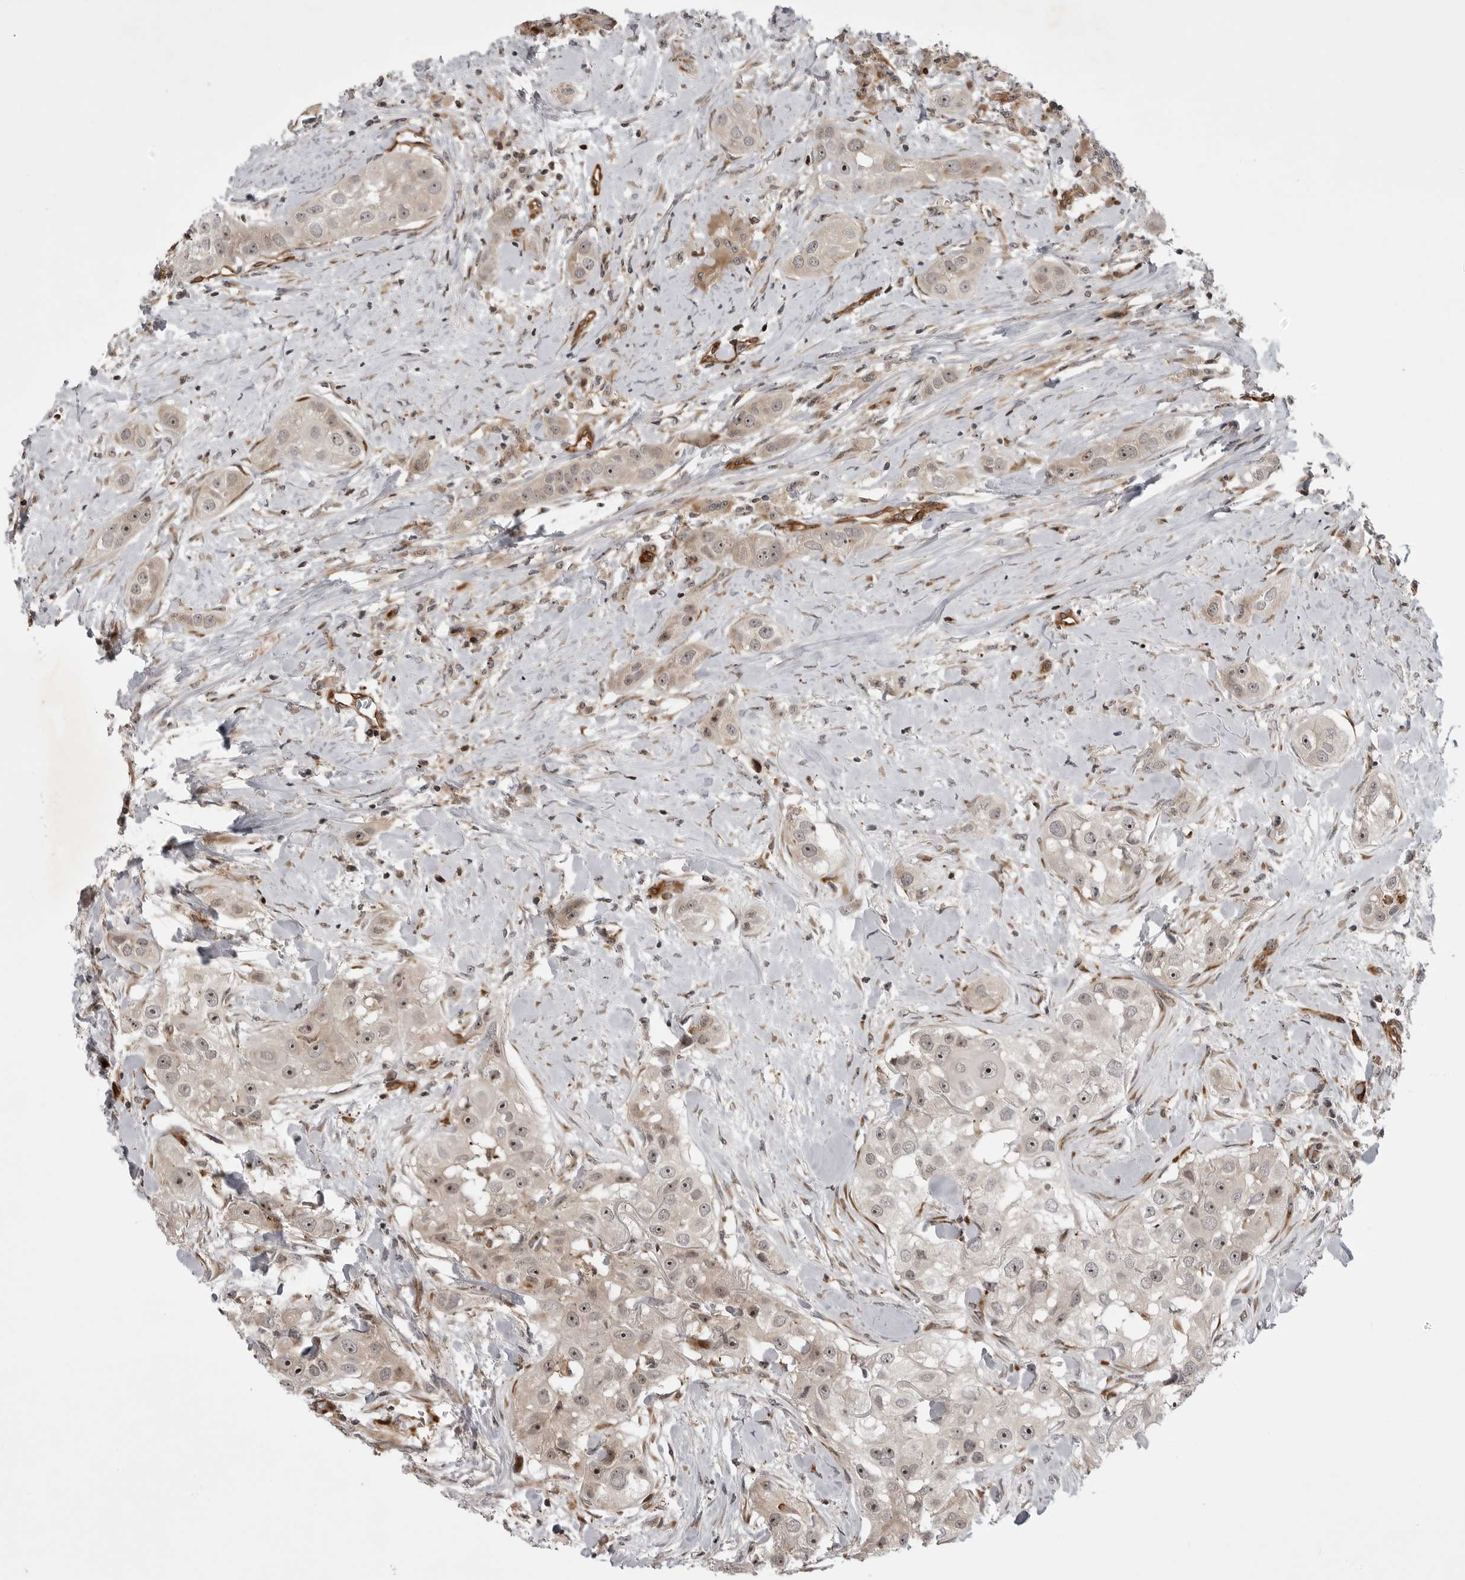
{"staining": {"intensity": "moderate", "quantity": "25%-75%", "location": "nuclear"}, "tissue": "head and neck cancer", "cell_type": "Tumor cells", "image_type": "cancer", "snomed": [{"axis": "morphology", "description": "Normal tissue, NOS"}, {"axis": "morphology", "description": "Squamous cell carcinoma, NOS"}, {"axis": "topography", "description": "Skeletal muscle"}, {"axis": "topography", "description": "Head-Neck"}], "caption": "Protein staining of head and neck cancer tissue demonstrates moderate nuclear staining in about 25%-75% of tumor cells. Nuclei are stained in blue.", "gene": "ABL1", "patient": {"sex": "male", "age": 51}}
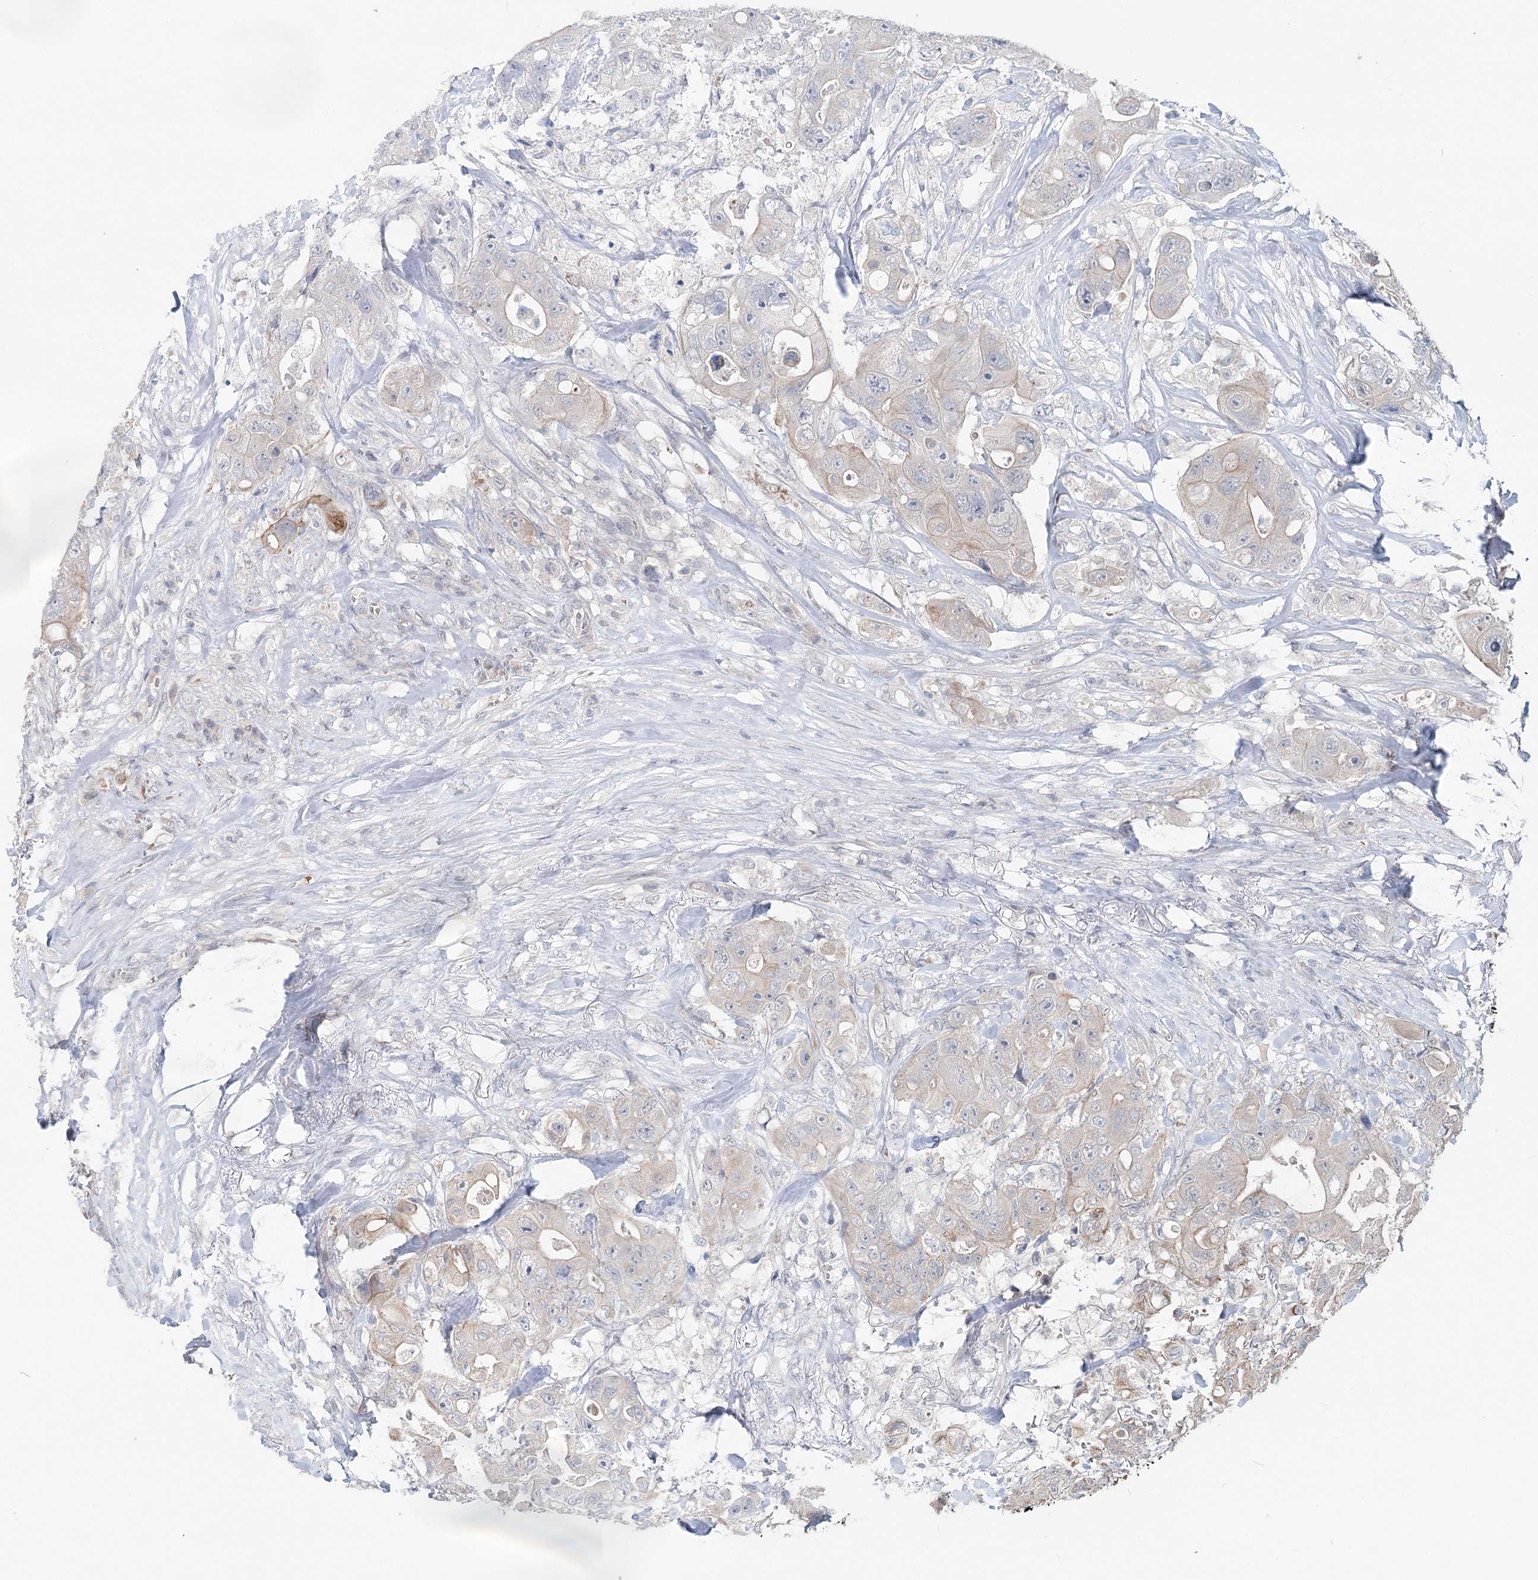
{"staining": {"intensity": "weak", "quantity": "<25%", "location": "cytoplasmic/membranous"}, "tissue": "colorectal cancer", "cell_type": "Tumor cells", "image_type": "cancer", "snomed": [{"axis": "morphology", "description": "Adenocarcinoma, NOS"}, {"axis": "topography", "description": "Colon"}], "caption": "Immunohistochemistry image of human colorectal cancer stained for a protein (brown), which reveals no expression in tumor cells.", "gene": "FBXO7", "patient": {"sex": "female", "age": 46}}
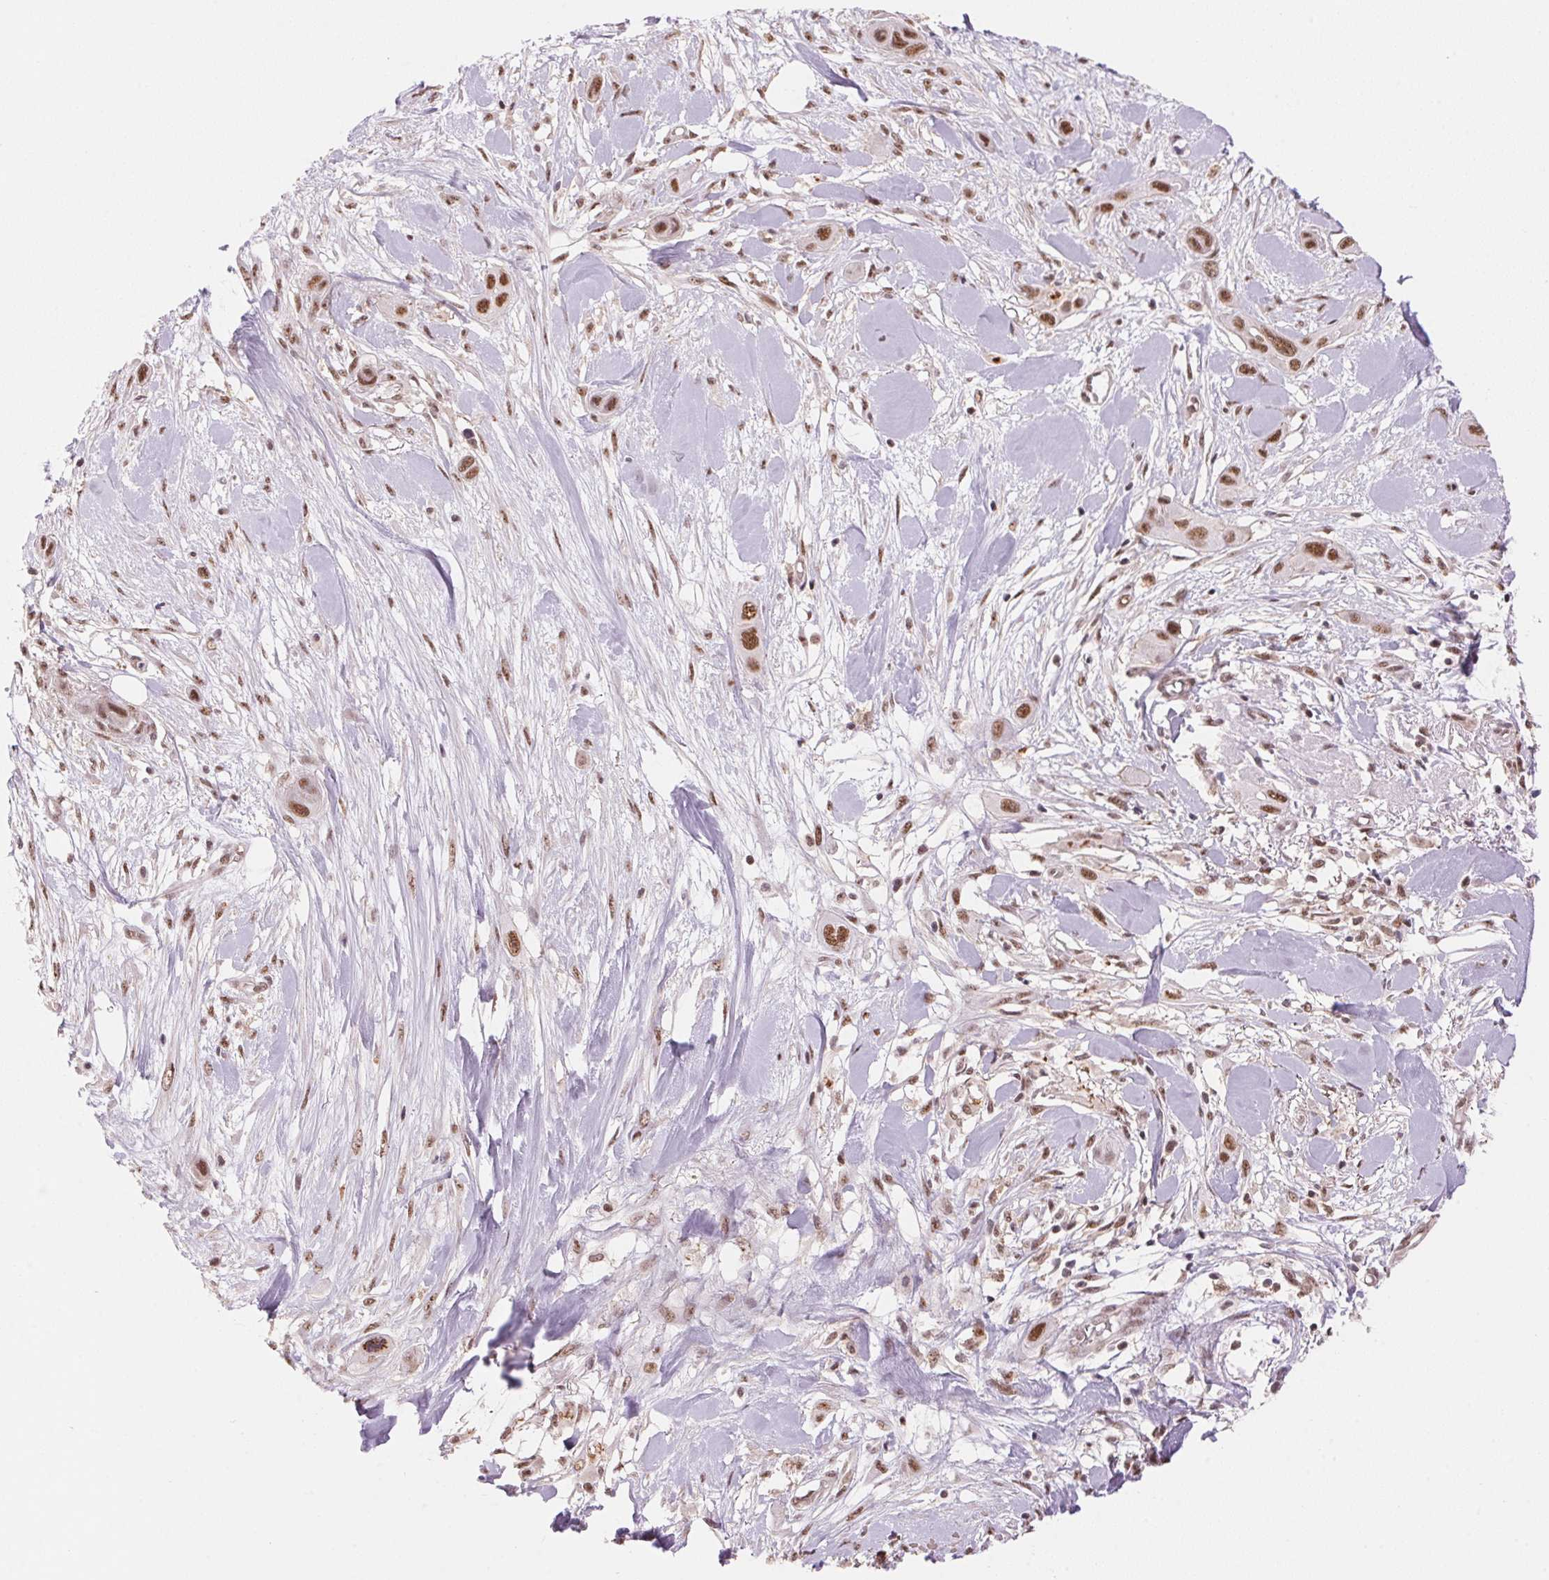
{"staining": {"intensity": "moderate", "quantity": ">75%", "location": "nuclear"}, "tissue": "skin cancer", "cell_type": "Tumor cells", "image_type": "cancer", "snomed": [{"axis": "morphology", "description": "Squamous cell carcinoma, NOS"}, {"axis": "topography", "description": "Skin"}], "caption": "Immunohistochemistry image of neoplastic tissue: human skin cancer stained using immunohistochemistry (IHC) reveals medium levels of moderate protein expression localized specifically in the nuclear of tumor cells, appearing as a nuclear brown color.", "gene": "HNRNPDL", "patient": {"sex": "male", "age": 79}}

- [Work order]: Copy every line of the data word for word, omitting the images.

- [Response to this task]:
{"staining": {"intensity": "moderate", "quantity": "25%-75%", "location": "nuclear"}, "tissue": "head and neck cancer", "cell_type": "Tumor cells", "image_type": "cancer", "snomed": [{"axis": "morphology", "description": "Normal tissue, NOS"}, {"axis": "morphology", "description": "Squamous cell carcinoma, NOS"}, {"axis": "topography", "description": "Skeletal muscle"}, {"axis": "topography", "description": "Head-Neck"}], "caption": "Protein staining of head and neck cancer tissue demonstrates moderate nuclear staining in about 25%-75% of tumor cells. Nuclei are stained in blue.", "gene": "ABL1", "patient": {"sex": "male", "age": 51}}
{"staining": {"intensity": "weak", "quantity": "<25%", "location": "cytoplasmic/membranous"}, "tissue": "colorectal cancer", "cell_type": "Tumor cells", "image_type": "cancer", "snomed": [{"axis": "morphology", "description": "Adenocarcinoma, NOS"}, {"axis": "topography", "description": "Colon"}], "caption": "Immunohistochemistry image of human colorectal cancer stained for a protein (brown), which reveals no expression in tumor cells.", "gene": "FBXO7", "patient": {"sex": "female", "age": 46}}
{"staining": {"intensity": "moderate", "quantity": ">75%", "location": "nuclear"}, "tissue": "skin cancer", "cell_type": "Tumor cells", "image_type": "cancer", "snomed": [{"axis": "morphology", "description": "Squamous cell carcinoma, NOS"}, {"axis": "topography", "description": "Skin"}], "caption": "Immunohistochemistry image of neoplastic tissue: human skin cancer stained using immunohistochemistry (IHC) reveals medium levels of moderate protein expression localized specifically in the nuclear of tumor cells, appearing as a nuclear brown color.", "gene": "HNRNPDL", "patient": {"sex": "male", "age": 79}}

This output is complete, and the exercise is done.